Aan klaagster is geen schriftelijke mededeling gedaan inzake de beslissing om de bel- en bezoekregeling met haar gedetineerde partner te halveren. Dat de beklagcommissie uitgaat van de datum van binnenkomst, 6 januari 2012, als de datum waarop
klaagster
kennis heeft gekregen van de onderhavige beslissing is in strijd met de jurisprudentie van de beroepscommissie, 06/3159/TA van 24 mei 2007. Daarnaast kampt klaagster met forse psychische problematiek waardoor zij regelmatig met name mondelinge
boodschappen niet goed begrijpt. Dit wordt versterkt doordat zij de Nederlandse taal nog niet altijd goed verstaat. Klaagster had derhalve ontvankelijk in haar beklag dienen te worden verklaard.

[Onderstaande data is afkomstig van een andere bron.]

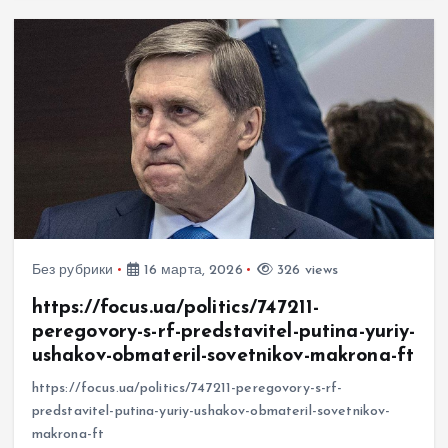
Без рубрики
16 марта, 2026
326 views
https://focus.ua/politics/747211-
peregovory-s-rf-predstavitel-putina-yuriy-
ushakov-obmateril-sovetnikov-makrona-ft
https://focus.ua/politics/747211-peregovory-s-rf-
predstavitel-putina-yuriy-ushakov-obmateril-sovetnikov-
makrona-ft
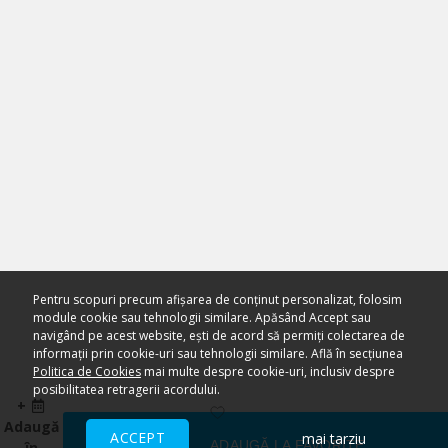
Pentru scopuri precum afișarea de conținut personalizat, folosim
module cookie sau tehnologii similare. Apăsând Accept sau
navigând pe acest website, ești de acord să permiți colectarea de
informații prin cookie-uri sau tehnologii similare. Află în secțiunea
Politica de Cookies
mai multe despre cookie-uri, inclusiv despre
posibilitatea retragerii acordului.
+
Adaugă
ACCEPT
mai tarziu
ADAUGĂ LA FAVORITE
în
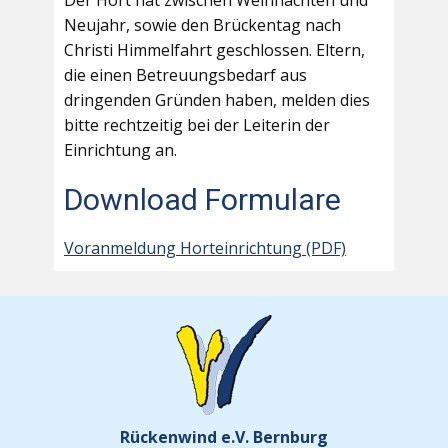
Der Hort hat zwischen Weihnachten und
Neujahr, sowie den Brückentag nach
Christi Himmelfahrt geschlossen. Eltern,
die einen Betreuungsbedarf aus
dringenden Gründen haben, melden dies
bitte rechtzeitig bei der Leiterin der
Einrichtung an.
Download Formulare
Voranmeldung Horteinrichtung (PDF)
Rückenwind e.V. Bernburg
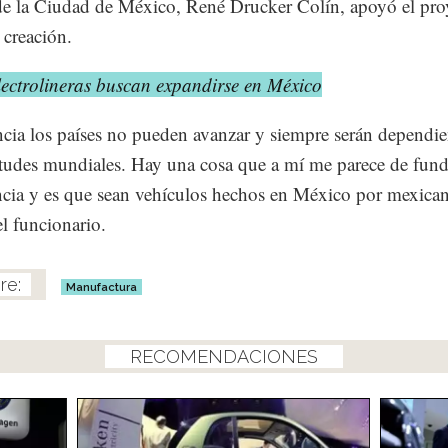
 de la Ciudad de México, René Drucker Colín, apoyó el pro
 creación.
lectrolineras buscan expandirse en México
ncia los países no pueden avanzar y siempre serán dependie
titudes mundiales. Hay una cosa que a mí me parece de fun
cia y es que sean vehículos hechos en México por mexican
el funcionario.
Manufactura
RECOMENDACIONES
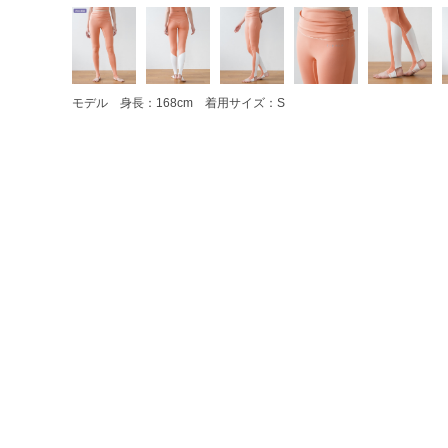
モデル 身長：168cm 着用サイズ：S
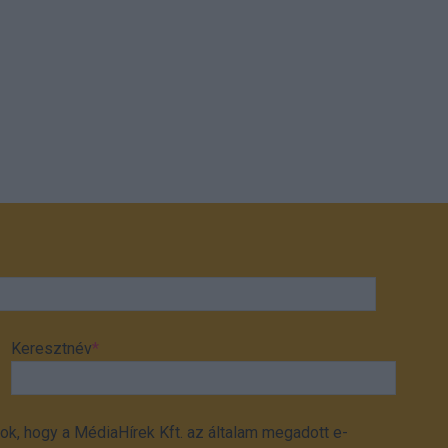
Keresztnév
*
ok, hogy a MédiaHírek Kft. az általam megadott e-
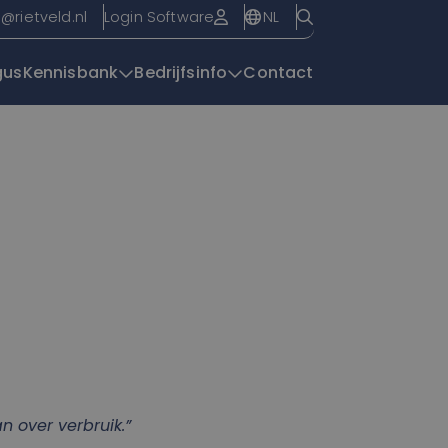
NL
o@rietveld.nl
Login Software
gus
Kennisbank
Bedrijfsinfo
Contact
Overzichtspagin
 over verbruik.”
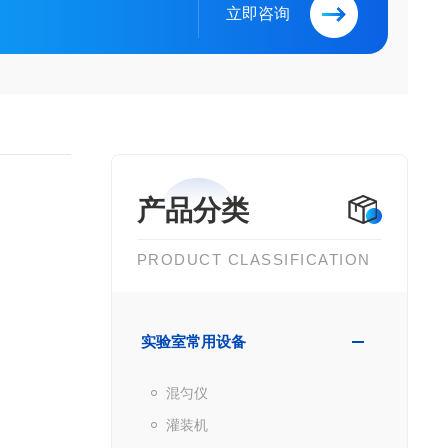
立即咨询
产品分类
PRODUCT CLASSIFICATION
实验室常用设备
混匀仪
灌装机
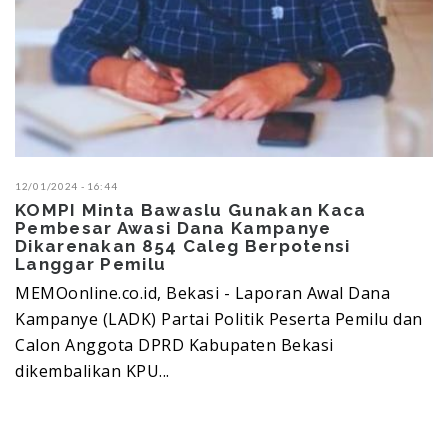
12/01/2024 - 16:44
KOMPI Minta Bawaslu Gunakan Kaca
Pembesar Awasi Dana Kampanye
Dikarenakan 854 Caleg Berpotensi
Langgar Pemilu
MEMOonline.co.id, Bekasi - Laporan Awal Dana
Kampanye (LADK) Partai Politik Peserta Pemilu dan
Calon Anggota DPRD Kabupaten Bekasi
dikembalikan KPU...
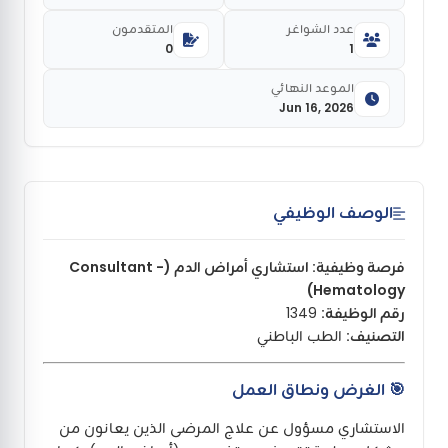
عدد الشواغر
المتقدمون
0
1
الموعد النهائي
Jun 16, 2026
الوصف الوظيفي
فرصة وظيفية: استشاري أمراض الدم (Consultant -
Hematology)
رقم الوظيفة:
1349
التصنيف:
الطب الباطني
🎯
الغرض ونطاق العمل
الاستشاري مسؤول عن علاج المرضى الذين يعانون من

Vanaf 2005 hadden klaagster en haar partner een wekelijkse belregeling en vanaf 2006 een zeswekelijkse onderlinge bezoekregeling. De betreffende regeling was geïndiceerd door onder anderen psychiater K. en vervolgens steevast gevolgd in alle p.i.
waarin
klaagster en haar partner verbleven. Het MDO (Multi Disciplinair Overleg) van de p.i. Nieuwersluis heeft geadviseerd de standaardregeling toe te passen van respectievelijk om de drie maanden bezoek en eenmaal per twee weken telefoon. Volgens klaagster
zijn er geen gewijzigde omstandigheden die een dergelijke inperking van haar rechten rechtvaardigen. Er heeft geen zorgvuldige belangenafweging plaatsgevonden. Hierdoor zijn het vertrouwensbeginsel en het rechtszekerheidsbeginsel geschonden en is er
tevens strijd met artikel 8 EVRM.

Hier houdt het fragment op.